Exercise objective: Whichever lines include the word "nfrankel", copy them as they appear in the data.
┌─ Entries shown
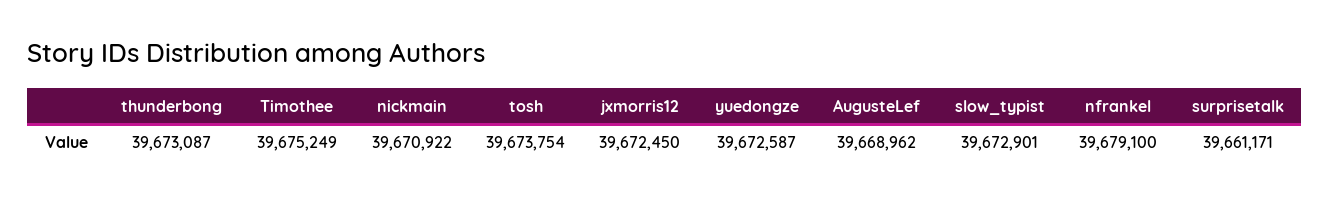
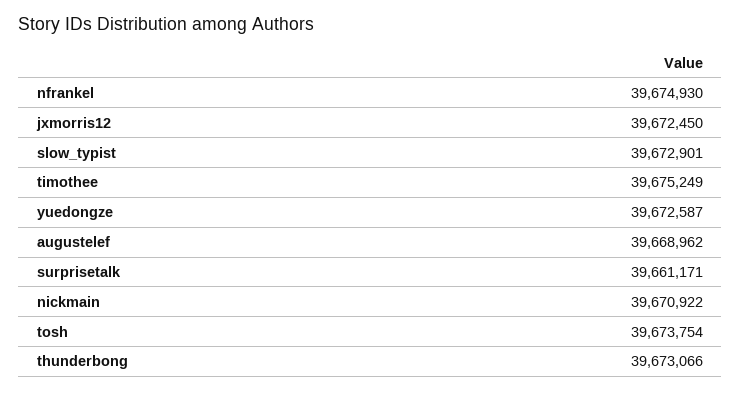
  {
-   "thunderbong": 39673087,
+   "thunderbong": 39673066,
    "Timothee": 39675249,
    "nickmain": 39670922,
    "tosh": 39673754,
    "jxmorris12": 39672450,
    "yuedongze": 39672587,
    "AugusteLef": 39668962,
    "slow_typist": 39672901,
-   "nfrankel": 39679100,
+   "nfrankel": 39674930,
    "surprisetalk": 39661171
  }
└─
Result below:
-   "nfrankel": 39679100,
+   "nfrankel": 39674930,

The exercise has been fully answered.